In view of all these statements in regard to the time when the Revolutionary War began to make itself manifest in Georgia and South Carolina, we conclude that when George Liele says he was converted to Christianity about two years before the Revolutionary War, he refers to the year 1773, and his visits to Silver Bluff were at an end by the summer of 1775. We are, therefore, driven back to our first affirmation, namely, that the Negro Baptist Church at Silver Bluff, South Carolina, was organized not earlier than 1773, nor later than 1775.
The writers who have insisted that Mr. Liele united with Matthew Moore's church in 1778, and terminated that membership in 1782, have followed what is undoubtedly an erroneous inference. Liele said, "I continued in this church about four years till the 'vacuation.'" But as the expression seemed to Dr. Rippon indefinite in some particulars, he sought information from persons who were supposed to be capable of guiding him, and added five words to the statement of Liele, which made it read as follows: "I continued in this church about four years, 'till the 'vacuation'—of Savannah by the British."[20] Dr.
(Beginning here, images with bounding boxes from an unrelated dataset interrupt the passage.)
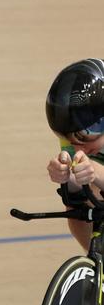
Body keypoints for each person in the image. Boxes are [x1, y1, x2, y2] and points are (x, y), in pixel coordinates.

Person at [46, 58, 104, 251]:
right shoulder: (74, 135)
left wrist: (94, 171)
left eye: (86, 136)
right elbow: (77, 209)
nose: (80, 149)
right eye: (70, 140)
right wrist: (69, 180)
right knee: (80, 198)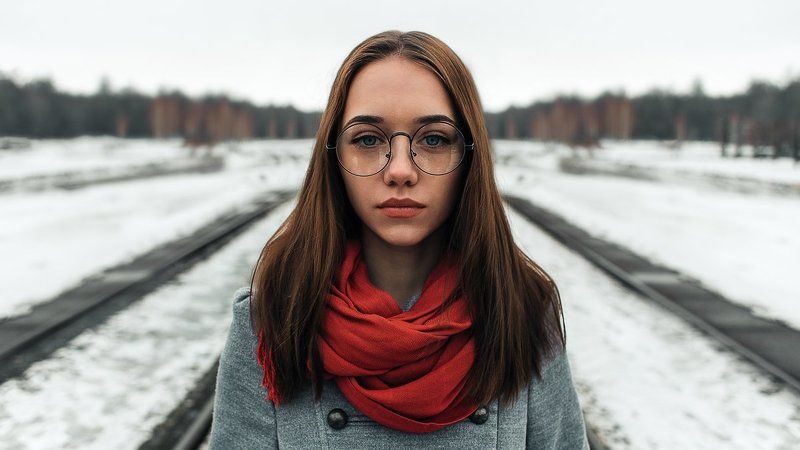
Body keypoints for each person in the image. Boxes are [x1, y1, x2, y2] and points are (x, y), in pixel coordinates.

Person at [209, 30, 589, 449]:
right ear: (334, 158)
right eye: (369, 139)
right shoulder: (276, 320)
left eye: (434, 139)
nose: (401, 170)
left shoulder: (523, 314)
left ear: (470, 158)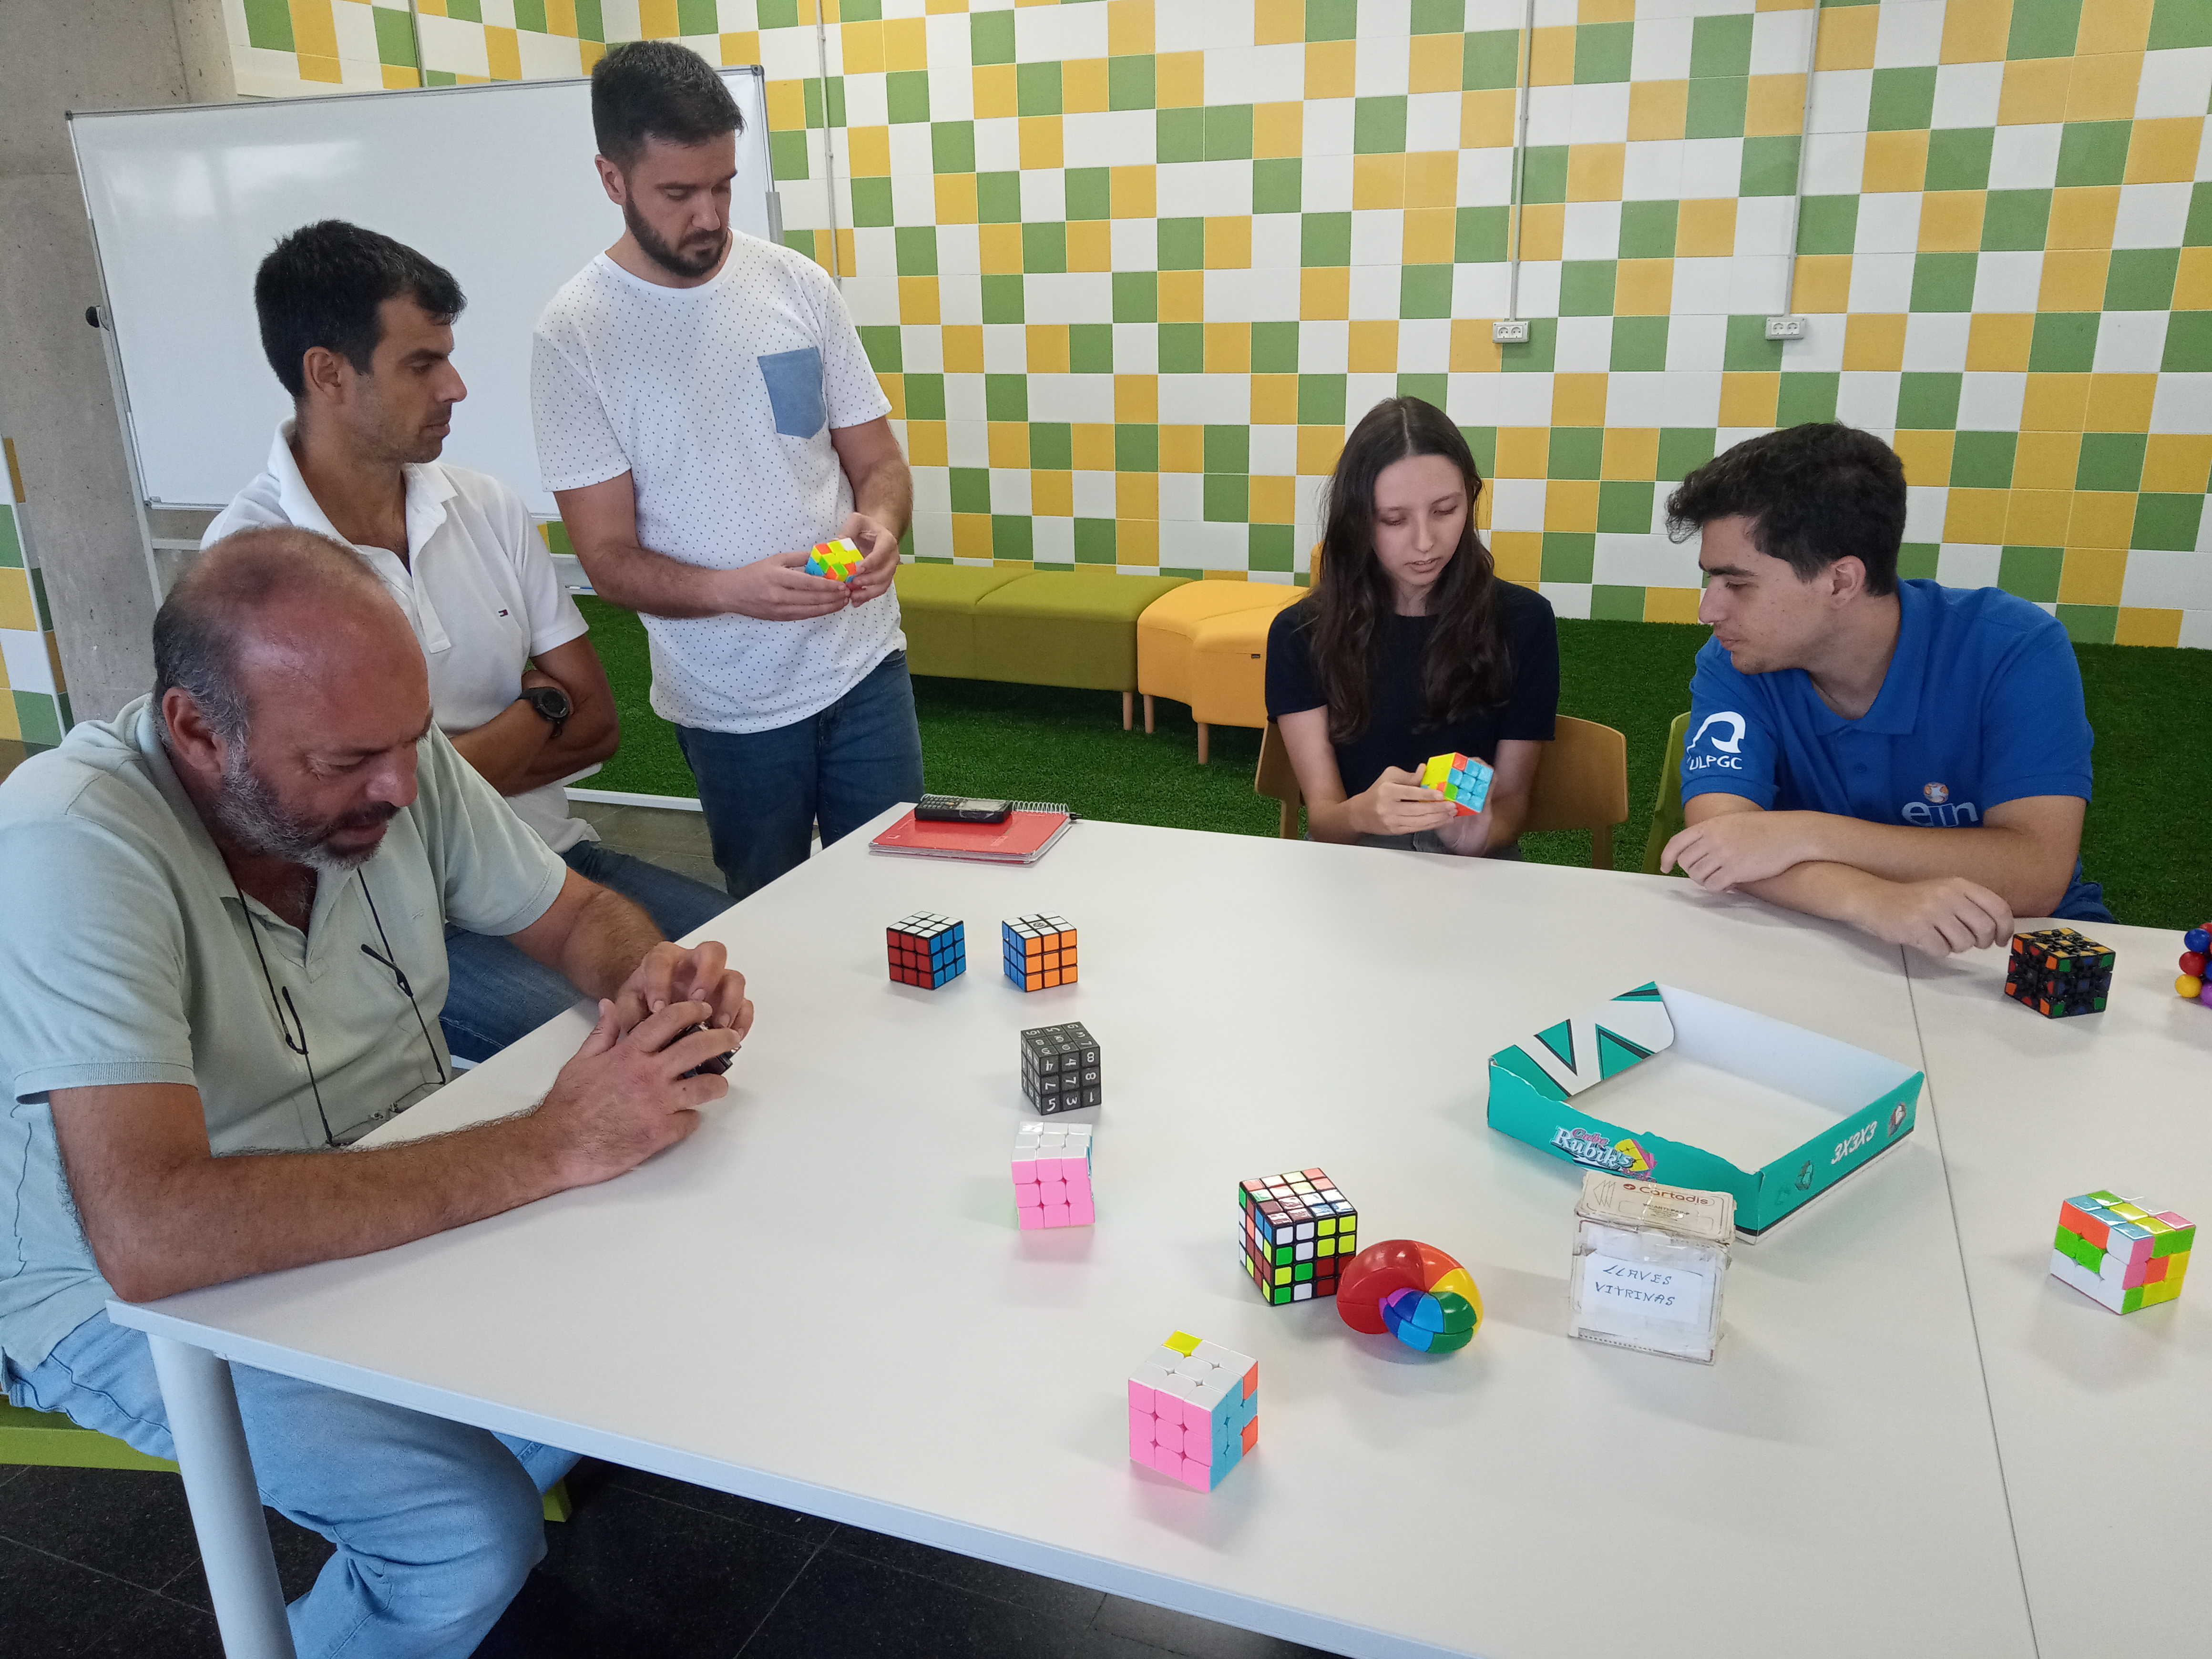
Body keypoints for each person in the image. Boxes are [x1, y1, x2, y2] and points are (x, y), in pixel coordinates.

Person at [0, 529, 753, 1658]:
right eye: (344, 761)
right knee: (464, 1531)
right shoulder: (72, 843)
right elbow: (150, 1232)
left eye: (408, 742)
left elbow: (578, 913)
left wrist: (640, 979)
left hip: (374, 1182)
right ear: (196, 731)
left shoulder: (395, 758)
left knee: (640, 1330)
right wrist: (552, 1145)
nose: (400, 786)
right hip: (107, 1284)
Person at [205, 218, 732, 1064]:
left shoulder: (486, 506)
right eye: (422, 363)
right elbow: (316, 816)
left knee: (742, 970)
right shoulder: (250, 568)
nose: (455, 386)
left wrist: (436, 772)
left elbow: (596, 721)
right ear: (328, 374)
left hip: (557, 862)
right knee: (647, 1047)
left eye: (448, 355)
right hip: (395, 920)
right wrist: (534, 713)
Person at [532, 40, 923, 901]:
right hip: (730, 703)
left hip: (864, 665)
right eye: (679, 194)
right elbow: (607, 558)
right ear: (612, 178)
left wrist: (883, 524)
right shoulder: (577, 336)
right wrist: (730, 591)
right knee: (768, 916)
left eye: (723, 186)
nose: (708, 215)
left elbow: (878, 464)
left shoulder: (797, 285)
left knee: (902, 896)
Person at [1659, 422, 2110, 955]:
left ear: (1840, 581)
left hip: (2004, 944)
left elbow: (2035, 873)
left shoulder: (2012, 646)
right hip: (1813, 931)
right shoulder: (1733, 660)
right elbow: (1722, 846)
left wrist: (1803, 834)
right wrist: (1870, 901)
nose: (1707, 610)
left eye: (1736, 584)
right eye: (1709, 581)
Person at [1265, 397, 1559, 856]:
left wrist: (1476, 833)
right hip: (1355, 855)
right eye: (1394, 520)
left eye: (1445, 510)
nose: (1425, 542)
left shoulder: (1524, 621)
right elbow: (1325, 821)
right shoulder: (1301, 634)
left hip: (1474, 866)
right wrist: (1364, 813)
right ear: (1358, 520)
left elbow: (1512, 801)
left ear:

Rippon carefully states that "Brother George's words are distinguished by inverted commas, and what is not so marked, is either matter compressed, or information received from such persons to whom application had been made for it."
It is easy enough to see how the inference was drawn, for in one of his letters Liele says, "Our beloved Sister Hannah Williams, during the time she was a member of the church at Savannah, until the 'vacuation, did walk as a faithful, well-beloved Christian."[21] Here there is no room for doubt. Liele speaks in this case of the evacuation of Savannah by the British, July, 1782, but in the former instance the only evacuation of Savannah which harmonizes with the story of his own life, the events and circumstances of his time, and those of his associates, is the evacuation of Savannah by the Americans, December 29, 1778.